Ama yine de işler beklediğimiz gibi gitmiyor, ruhumuz bir türlü rahat bir nefes alamıyor ve içimizdeki boşluk hissi büyük bir anlamsızlıkla beraber günden güne derinleşiyor. Modern insanın en büyük yanılgısı bu sanırım; satın alarak, biriktirerek, fırsatları değerlendirerek iyi olacağını, hayatına anlam katacağını düşünmek. İnsan satın aldıkça, biriktirdikçe, hakikatle arasına maddeyi yığdıkça, hakiki olanı görme şansını yitiriyor ve bir zaman sonra dünyayı sadece atomlardan ibaret zannediyor.

Bu kısır döngüyü ve insanın boşluktaki hâlini fak edip durumu kendi çıkarları için kullanmak isteyen sadece moda ve teknoloji devleri değil elbette, çeşitli gruplar ve örgütler de insanın bu şaşkın ve çaresiz hâline talip. İşte modern kültler de tam olarak burada devreye girmekte. Genel anlamıyla modern kültler; bir kişi, fikir veya şeye aşırı bir bağlılık ya da adanmışlık sergileyen, manipulatif ikna ve kontrol teknikleri uygulayan gruplar veya hareketler. İlk dönemlerde kültler mistik yönelimli masum gruplar olarak görülse de sonraki yıllarda yaşanan toplu intihar ve çeşitli istismar vakaları ile aslında düşünüldüğü kadar zararsız yapılar olmadıkları anlaşıldı.

Manevi ihtiyaçların sömürüsü

Hepimizin içinde inanma, bir yere, bir şeye ya da kişiye bazen bilinçli bazen de bilinçsiz bir şekilde ait olma ihtiyacı vardır. İşte kült gruplar bu ihtiyacı bazen dinî argümanlarla bazen sahip olduklarını iddia ettikleri mistik mesajlarla ya da kendi oluşturdukları kutsallarla karşılamaya çalışırlar.
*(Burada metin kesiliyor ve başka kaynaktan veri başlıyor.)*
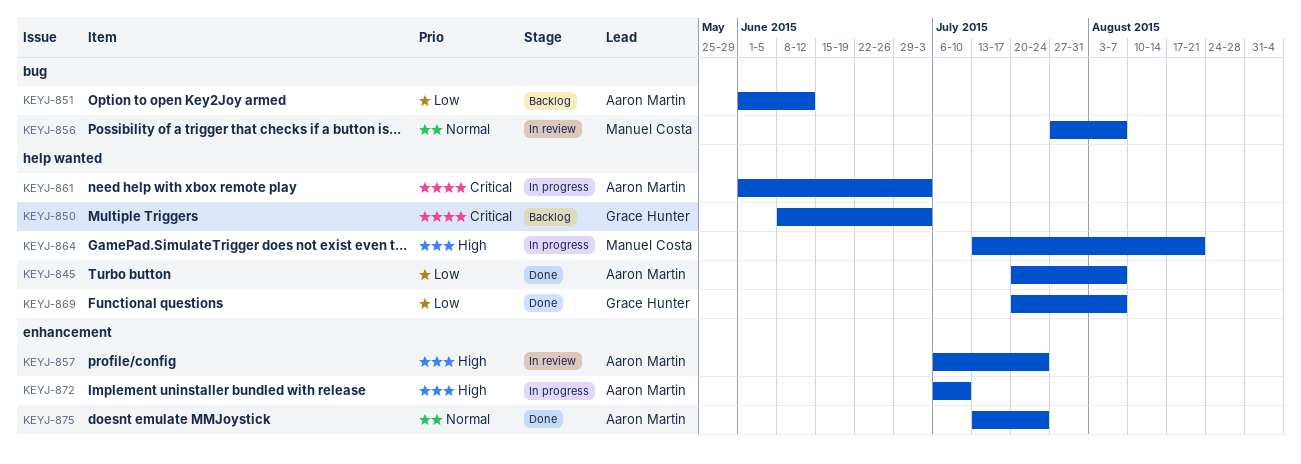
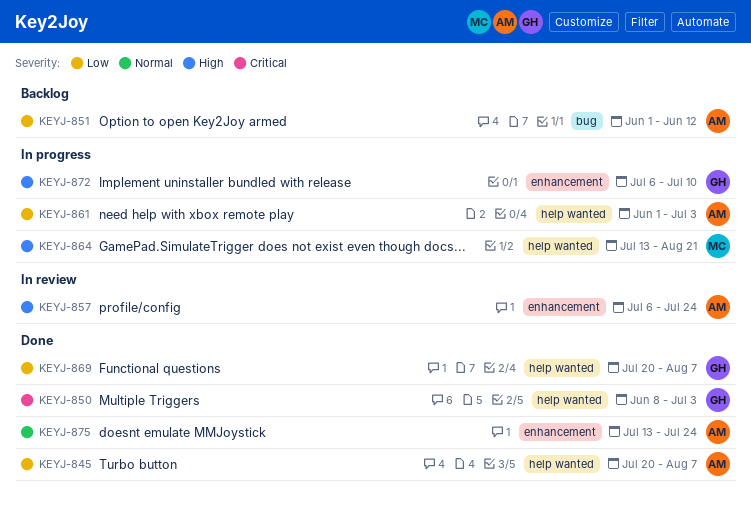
KEYJ-850, status: Backlog -> Done
KEYJ-856: present -> none
KEYJ-861, priority: Critical -> Low
KEYJ-872, owner: Aaron Martin -> Grace Hunter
Amerikalı sosyolog Dr. Janja Lalich ve psikolog Dr. Michael Langone'ın "Characteristics Associated with Cultic Groups" (Kült Gruplara İlişkin Özellikler) adlı çalışmasında kült grupların bazı özellikleri sıralanır. Bu çalışmaya göre kült gruplarda: Grup, liderine ve onun inanç sistemine, ideolojisine mutlak hakikatmiş gibi bağnazca ve sorgusuz sualsiz bir bağlılık sergilenir.

Sorgulama, şüphe ve muhalefet istenilmez; zihin değiştirme (beyin yıkama) uygulamaları kullanılır ve grup ve liderine yönelik şüpheler bastırılmaya çalışılır. Yine bu çalışmaya göre: Grup üyelerinin nasıl düşünmesi, davranması ve hissetmesi gerektiğini, genellikle son derece detaylı bir biçimde lider belirler. Grup, güya yüce amaçları için kendisinin gerekli gördüğü her şeyin mubah olduğunu öğretir veya ima eder. Bunun sonucunda üyeler, gruba katılmadan önce kınanması gereken veya gayrı ahlaki olarak gördükleri davranış veya faaliyetlere girişebilir. Saydığımız bu maddeler 15 Temmuz 2016 gecesi 251 vatandaşımızı şehit edip 2196 vatandaşımızı da yaralayan FETÖ yapılanmasının bir özeti gibi.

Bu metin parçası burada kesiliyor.